The cliche is that ‘live albums’ are a way of fulfilling record contract obligations. But what if you had your own label and your only contract obligations you needed to fulfill were simply based on your own artistic ambitions? Chances are, you’d probably release something incredibly beautiful. You’d produce the heck out of one of your best live shows probably, and package it in such a way that it’s appealing to touch, smell even, in a gorgeous glossy box with a gatefold cover featuring stunning photographs of you and the set list and the stage. That’s what Ryan Adams has accomplished here, releasing yet another live box set on his own label, Pax-Am Records.

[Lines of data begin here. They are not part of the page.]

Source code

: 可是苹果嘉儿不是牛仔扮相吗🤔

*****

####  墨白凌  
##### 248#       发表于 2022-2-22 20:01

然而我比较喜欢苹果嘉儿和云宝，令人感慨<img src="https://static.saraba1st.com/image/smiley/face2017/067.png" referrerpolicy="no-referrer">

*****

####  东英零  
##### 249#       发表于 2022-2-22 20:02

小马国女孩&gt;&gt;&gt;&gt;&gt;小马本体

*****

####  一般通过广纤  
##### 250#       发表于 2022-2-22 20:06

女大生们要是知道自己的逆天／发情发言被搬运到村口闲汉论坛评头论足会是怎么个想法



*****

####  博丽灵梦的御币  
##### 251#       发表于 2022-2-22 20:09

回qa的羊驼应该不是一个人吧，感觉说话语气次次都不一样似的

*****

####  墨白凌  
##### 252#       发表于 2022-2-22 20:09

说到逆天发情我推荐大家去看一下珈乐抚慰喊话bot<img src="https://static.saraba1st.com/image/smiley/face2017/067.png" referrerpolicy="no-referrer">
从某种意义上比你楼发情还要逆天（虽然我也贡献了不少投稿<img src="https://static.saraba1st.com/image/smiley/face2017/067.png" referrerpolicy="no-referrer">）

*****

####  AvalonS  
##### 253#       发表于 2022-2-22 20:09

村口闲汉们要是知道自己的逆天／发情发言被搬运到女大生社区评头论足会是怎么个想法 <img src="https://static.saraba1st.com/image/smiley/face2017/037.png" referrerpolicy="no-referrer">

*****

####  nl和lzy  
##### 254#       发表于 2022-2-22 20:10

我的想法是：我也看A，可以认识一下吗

A few of the artists I love have released live recordings or live EPs and sometimes I find they somehow fail to capture what it feels like to see that artist in concert (for example, a good but not great live album is Wilco’s Kicking Television: Live in Chicago). Even Ryan Adams’ previous live box set, Live After Deaf was an absolutely lovely foray into a series of European solo acoustic shows but was not a glittering face-melt of live tracks that demanded repeated listenings as much as I would have hoped. What I love about Live at Carnegie Hall is, it does everything a live Ryan Adams show(s) should do: it made me laugh – a LOT; it shed new light on old tunes; it provided me with a diverse set list including some deep cuts and some big hits; it is crisp and clear yet warm and friendly in its sound production (partially due to minimal production but amped-up recording quality, and partially probably, due to the stunning acoustics of the legendary venue itself). Lastly, it reminded me of just how much I love this artist and it reminded me just how much an artist’s body of work has been there to comfort you, console you, make you feel good and loved and accepted and understood. When you listen to a favourite artist live, not only are you absorbing their energy (and the energy of people around you) but you are going to a kind of sermon, that is preaching the kind of solace and sanctuary you listened to countless times on your headphones, in your apartment, in your car. This collection of songs, spanning two nights, does all of this and evokes all of these feelings. I don’t know how it does that, but it does and it’s a real heart-filled, fulfilling treat to listen to.
Of particular note on the first concert are: the subtle and sprawling This is Where We Meet in My Mind (“this song is long, so if you need to go use the bathroom…” Adams warns before beginning), a solo acoustic version of Nobody Girl, a song Adams hasn’t played live in ages but with new low-key little twists and turns, and a slowed-down, virtually-transformed version of the 1984 punk rock Rats in the Wall.
On the second show records, we have a sparse version of Dirty Rain, one of my favourite later-day Adams tunes, and a very different re-working of the 80s alt-rock inspired Gimme Something Good. When these songs go acoustic, new feelings and subtleties are revealed.
I like how throughout the jams on the first set, Adams narrates, jokingly for the most part, what was going through his head when crafting some of these tunes. He’s rarely serious when he tells these stories and makes these bizarre Star Wars analogies to life events and so on. It makes for a very entertaining, well-rounded show where there is a schizophrenic mix of laugh-out-loud joke commentary and emotionally resonant, openhearted, straight-up playing. Adams is an amazing live performer (perhaps now, more than ever) due to his ability to take us within a few minutes or seconds, from one emotional place to the other, seamlessly, so we listen to beautiful alt-country acoustic tunes we deeply cherish, while having a ton of fun. Adams laughs with us, rarely at us, and it’s a blast. No two Ryan Adams shows are exactly the same, even if the set lists are similar. You’ll get improvised songs, raps, oddball stage banter and funny stories about fans tweeting him their thesis about Pink Floyd’s The Wall. What this indicates is how far he’s come since that fateful day when he allegedly kicked a fan out for requesting Summer of ’69 back in 2002. In fact, as recent as last night, Adams made peace with his connection with the Canadian pop-rocker and took back his live performance prowess by owning the requested song that gave him his ‘petulant asshole’ reputation as a live performer.
Live at Carnegie Hall is the perfect live album because it gives us everything we’d either expect, or have seen from a recent Ryan Adams live show. We get many shades of charming from a performer who is among the most elite songwriters of his era, and we get songs we know well and songs we don’t know as well but have become a part of fan lexicon due to their diversity of influences and the memorable moments they create. As of today’s date, I have seen Ryan Adams live five times – with his new band the Shining Twice, with the Cardinals twice, and solo acoustic once . Each show provided me with something a little different and gave me a little more insight and appreciation into an artist I’ve loved for the last eleven years. Most of those sides of Ryan are depicted on this collection. It’s wonderful.